Electromyography (EMG) in Orthopedics: Evaluating Nerve and Muscle Function


Electromyography (EMG) is a valuable diagnostic tool used in orthopedics to assess the health and function of muscles and the motor neurons that control them. This outpatient test helps identify the cause of muscle weakness and diagnose various neurologic disorders. This article provides an overview of EMG, its applications in orthopedics, the testing procedure, patient preparation, and the expected timeline for receiving results.

Understanding EMG:

EMG consists of two parts: the nerve conduction study and electromyography. Conducted by Physical Medicine & Rehabilitation physicians or neurologists, this test evaluates nerve and muscle function, providing insights into conditions affecting the musculoskeletal system.

Conditions Diagnosed with EMG:

EMG is useful in diagnosing several orthopedic conditions, including:
Carpal Tunnel Syndrome: A compression of the median nerve in the wrist leading to hand pain and weakness.
Ulnar Nerve Compression: Compression of the ulnar nerve, often causing symptoms in the elbow, forearm, and hand.
Radiculopathy (pinched nerve): Nerve compression in the spinal region resulting in radiating pain, numbness, or weakness.
Neuropathy: Damage to peripheral nerves causing symptoms like numbness, tingling, and muscle weakness.
Nerve injury: Assessment of nerve damage caused by trauma or other factors. Unexplained numbness, tingling, or weakness: Evaluating symptoms without an obvious cause.
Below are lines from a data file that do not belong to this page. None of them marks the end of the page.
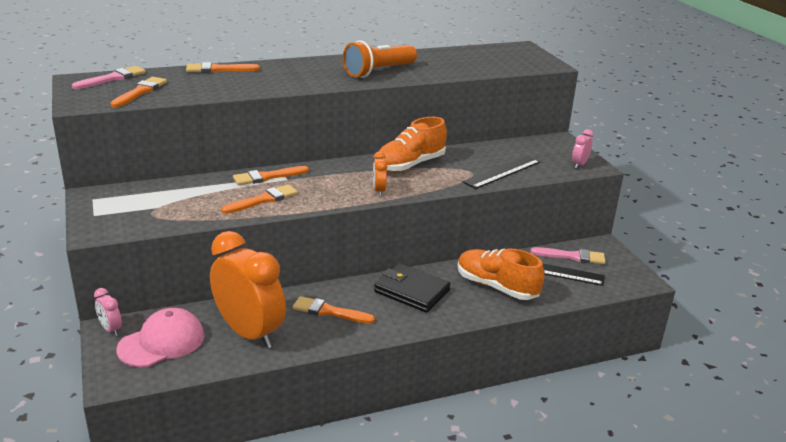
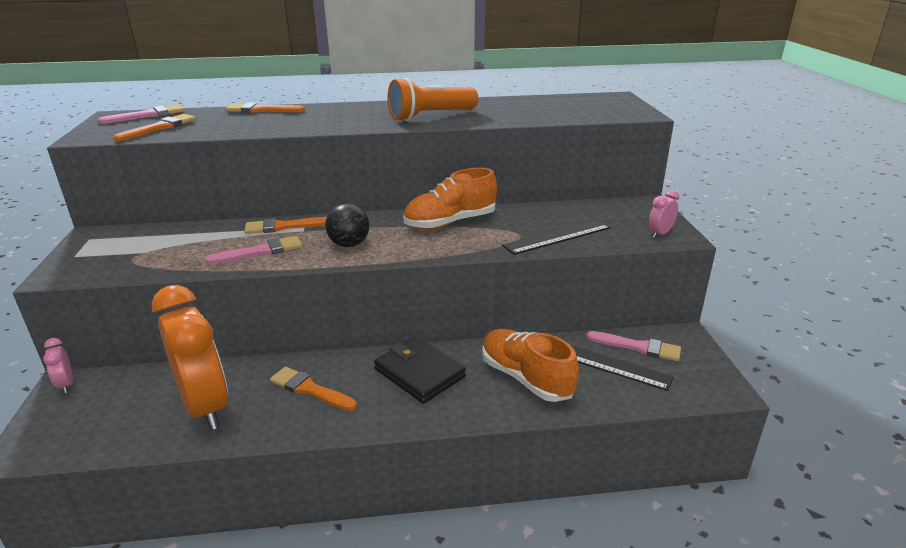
camera: 15 degrees right, 0 degrees up
(162, 342) = (106, 407): pink cap -> none
(263, 200) = (260, 251): orange brush -> pink brush
(336, 189) = (349, 244): none -> black ball
(379, 191) = (396, 250): orange clock -> none

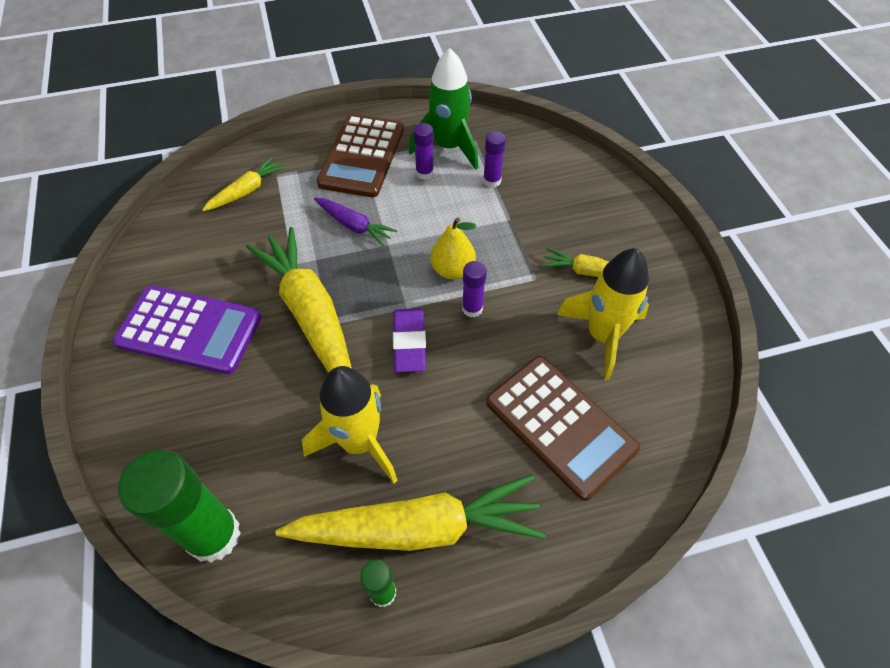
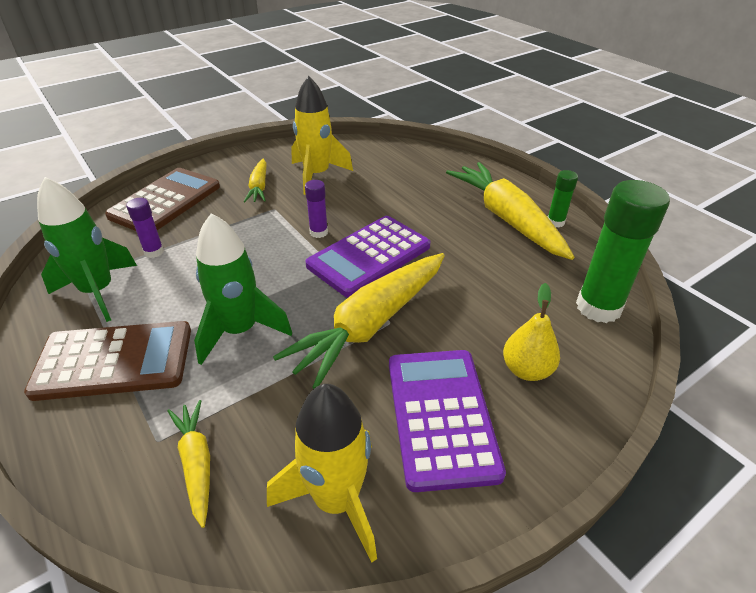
camera: 110 degrees left, 15 degrees down
(246, 191) = (196, 463): yellow carrot -> yellow carrot turned 45 degrees clockwise
(354, 226) = (240, 331): purple carrot -> green rocket
(359, 442) = (471, 258): yellow rocket -> yellow rocket (337, 500)
(409, 342) = (369, 256): purple eraser -> purple calculator
(424, 173) = (144, 299): purple glue stick -> none
(452, 270) = (280, 251): yellow pear -> yellow pear (526, 370)
(560, 425) = (397, 181): brown calculator -> brown calculator (165, 201)

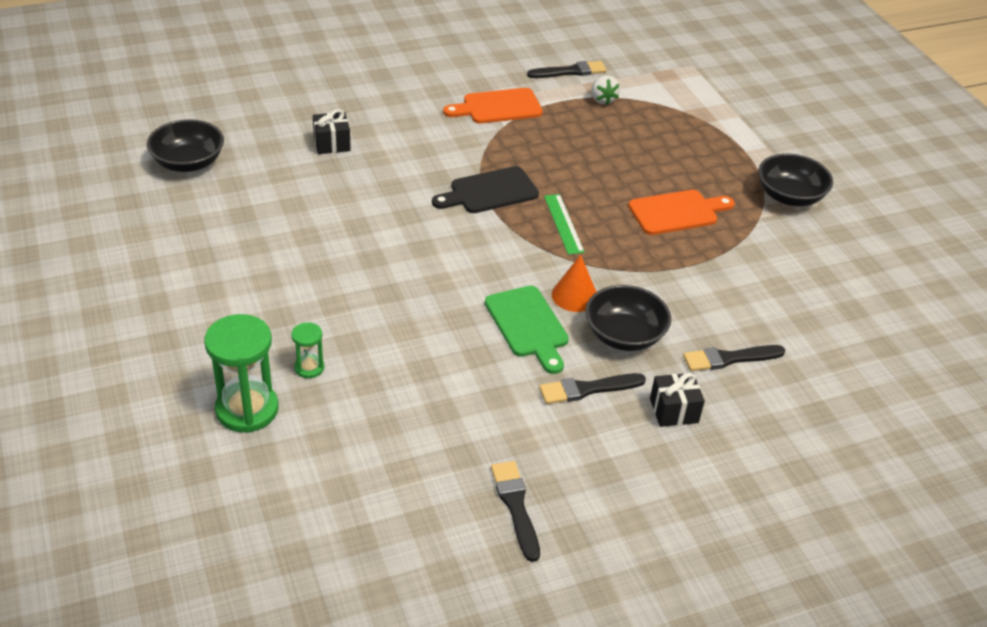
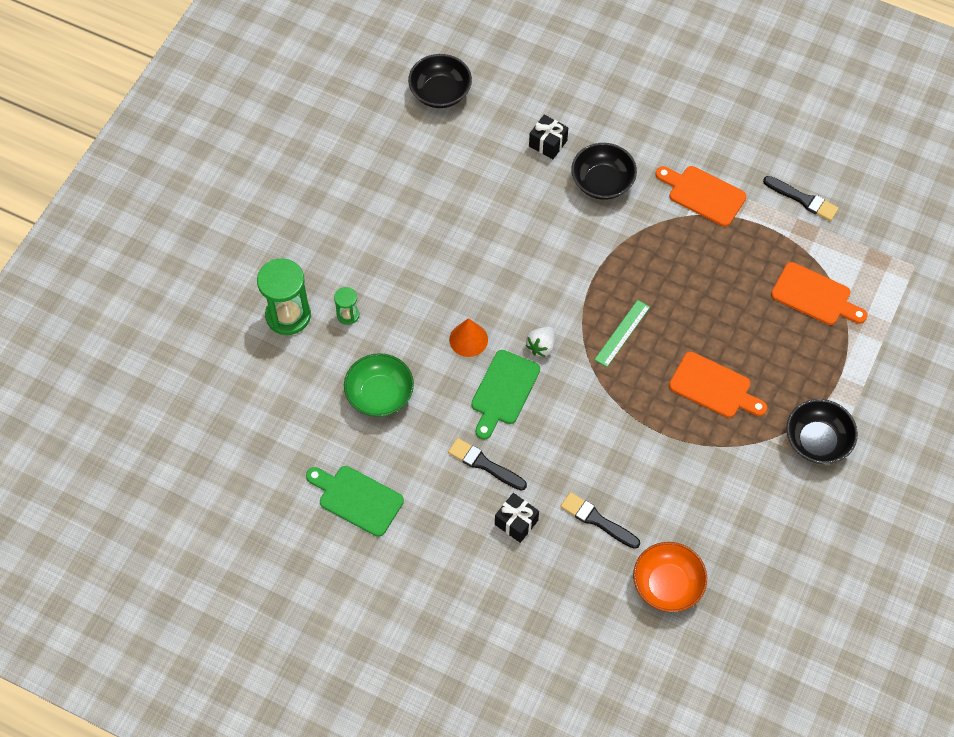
camera: 50 degrees right, 20 degrees up
(423, 407) = (380, 395): none -> green bowl
(489, 192) = (605, 267): black cutting board -> none
(516, 506) = (357, 499): black brush -> green cutting board
(574, 295) = (559, 394): orange cone -> orange cone (468, 339)
(602, 99) = (793, 246): white strawberry -> white strawberry (541, 346)
(624, 335) = (553, 448): black bowl -> black bowl (602, 182)
(659, 118) = (815, 296): none -> orange cutting board
(841, 361) = (667, 585): none -> orange bowl

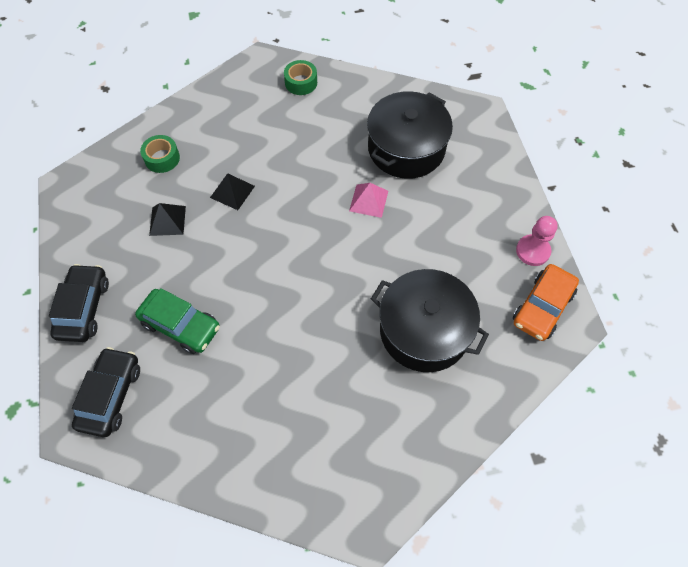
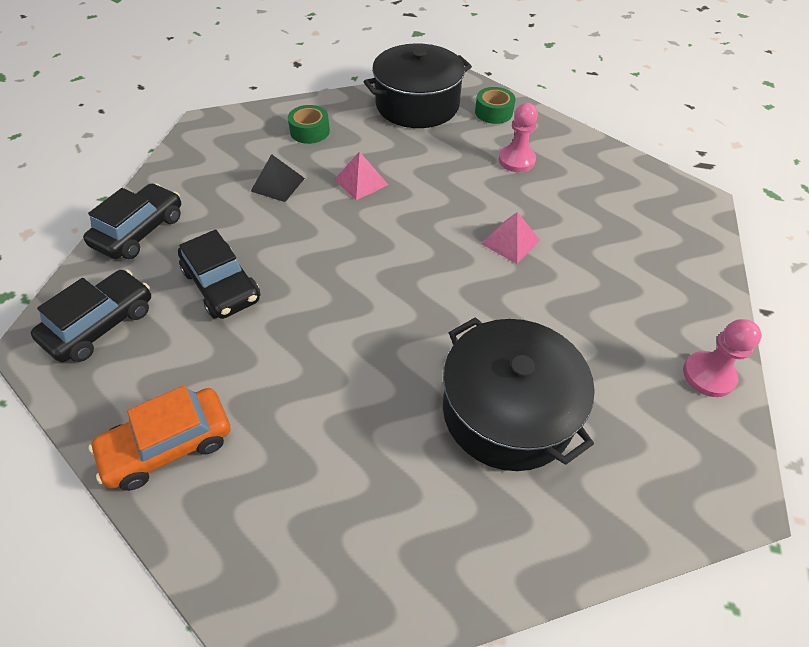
camera: 25 degrees right, 10 degrees down
(181, 325) = (222, 285): green car -> black car
(232, 191) = (361, 182): black pyramid -> pink pyramid
(340, 124) = (516, 160): none -> pink pawn
(406, 148) = (584, 206): black pot -> black pot (417, 105)
(542, 307) = (695, 452): orange car -> orange car (168, 445)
EMG consists of two main components:
Nerve Conduction Study: The patient is connected to electrodes placed on various hand muscles. Electrical stimulation is applied to the nerves, causing muscle contractions. This part of the test helps evaluate the speed and integrity of nerve signals.
Electromyography: A fine wire or pin with a recording device is inserted into specific muscles. This allows the detection of nerve damage and assessment of muscle function. The sensation experienced during this part of the test is often described as similar to acupuncture.

Patient Preparation:

To ensure accurate results, patients should:
Avoid using lotions, creams, or oils on the day of the test, as they can interfere with the test results.
Continue taking prescribed medications, including blood thinners, unless instructed otherwise.
Inform the physician if they have an implanted device such as a pacemaker or stimulator, as this may impact certain aspects of the test.

Test Duration and Result Expectations:

EMG tests are typically well-tolerated and cause minimal discomfort. The procedure usually takes 20-30 minutes to complete. Since EMGs are performed by a physician, they can often analyze the results in real-time. In complex cases, the physician may take additional time to review the findings before sharing them with the referring physician.
The physician who conducted the EMG will communicate the results to the referring physician. Subsequently, the patient will schedule an appointment with the referring physician to discuss the results in detail and develop an appropriate treatment plan.


EMG is a valuable diagnostic tool used in orthopedics to assess nerve and muscle function. By conducting a nerve conduction study and electromyography, physicians can identify the cause of muscle weakness and diagnose various neurologic conditions. EMG tests are generally well-tolerated, brief, and provide prompt results. By utilizing EMG, orthopedic specialists can gain critical insights into patients’ conditions, facilitating the development of effective treatment plans and enhancing overall patient care.